■ Instructions to follow ■
Rewrite the lines from the one with "family: Cupressaceae" through the end of the records as a Markdown table with the columns Row and Line, numbering each line and leaving out any blank lines.

*** Entries

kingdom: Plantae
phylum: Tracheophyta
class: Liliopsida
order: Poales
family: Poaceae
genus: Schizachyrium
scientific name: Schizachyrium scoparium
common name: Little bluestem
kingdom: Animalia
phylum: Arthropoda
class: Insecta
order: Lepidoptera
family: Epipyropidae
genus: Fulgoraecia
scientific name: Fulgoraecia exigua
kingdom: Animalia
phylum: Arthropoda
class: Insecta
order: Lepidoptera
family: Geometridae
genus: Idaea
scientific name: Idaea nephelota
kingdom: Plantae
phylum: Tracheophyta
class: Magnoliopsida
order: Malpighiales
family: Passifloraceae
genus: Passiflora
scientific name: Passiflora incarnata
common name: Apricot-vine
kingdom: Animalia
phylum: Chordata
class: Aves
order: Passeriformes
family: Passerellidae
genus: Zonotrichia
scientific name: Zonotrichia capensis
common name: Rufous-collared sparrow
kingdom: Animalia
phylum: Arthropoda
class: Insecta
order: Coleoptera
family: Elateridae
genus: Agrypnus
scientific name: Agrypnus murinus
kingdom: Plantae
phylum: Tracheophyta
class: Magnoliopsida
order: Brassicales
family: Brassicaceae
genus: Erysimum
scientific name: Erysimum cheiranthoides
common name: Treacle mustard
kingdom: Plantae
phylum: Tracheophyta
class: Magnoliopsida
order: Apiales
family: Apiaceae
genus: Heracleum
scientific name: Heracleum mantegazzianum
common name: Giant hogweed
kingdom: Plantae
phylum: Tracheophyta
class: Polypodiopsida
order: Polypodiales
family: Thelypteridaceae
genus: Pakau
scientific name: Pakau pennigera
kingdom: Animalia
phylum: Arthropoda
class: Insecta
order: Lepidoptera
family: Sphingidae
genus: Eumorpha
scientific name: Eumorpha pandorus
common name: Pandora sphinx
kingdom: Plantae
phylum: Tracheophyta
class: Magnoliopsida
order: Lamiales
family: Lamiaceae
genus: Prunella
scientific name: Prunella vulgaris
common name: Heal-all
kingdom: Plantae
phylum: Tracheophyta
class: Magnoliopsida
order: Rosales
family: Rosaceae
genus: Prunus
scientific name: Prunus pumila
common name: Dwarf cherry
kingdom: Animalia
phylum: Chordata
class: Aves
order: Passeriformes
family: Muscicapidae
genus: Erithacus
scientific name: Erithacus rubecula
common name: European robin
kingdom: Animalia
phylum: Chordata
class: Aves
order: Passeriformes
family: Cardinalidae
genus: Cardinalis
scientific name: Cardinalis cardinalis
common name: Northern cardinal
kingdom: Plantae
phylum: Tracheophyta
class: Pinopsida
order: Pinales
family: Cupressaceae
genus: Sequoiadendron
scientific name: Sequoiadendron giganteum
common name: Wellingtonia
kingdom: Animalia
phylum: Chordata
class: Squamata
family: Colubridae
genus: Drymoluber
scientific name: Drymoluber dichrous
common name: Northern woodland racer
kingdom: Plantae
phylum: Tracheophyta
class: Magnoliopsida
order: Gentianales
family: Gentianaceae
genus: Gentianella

******

■ Solution for this exercise ■
| Row | Line |
|---|---|
| 1 | family: Cupressaceae |
| 2 | genus: Sequoiadendron |
| 3 | scientific name: Sequoiadendron giganteum |
| 4 | common name: Wellingtonia |
| 5 | kingdom: Animalia |
| 6 | phylum: Chordata |
| 7 | class: Squamata |
| 8 | family: Colubridae |
| 9 | genus: Drymoluber |
| 10 | scientific name: Drymoluber dichrous |
| 11 | common name: Northern woodland racer |
| 12 | kingdom: Plantae |
| 13 | phylum: Tracheophyta |
| 14 | class: Magnoliopsida |
| 15 | order: Gentianales |
| 16 | family: Gentianaceae |
| 17 | genus: Gentianella |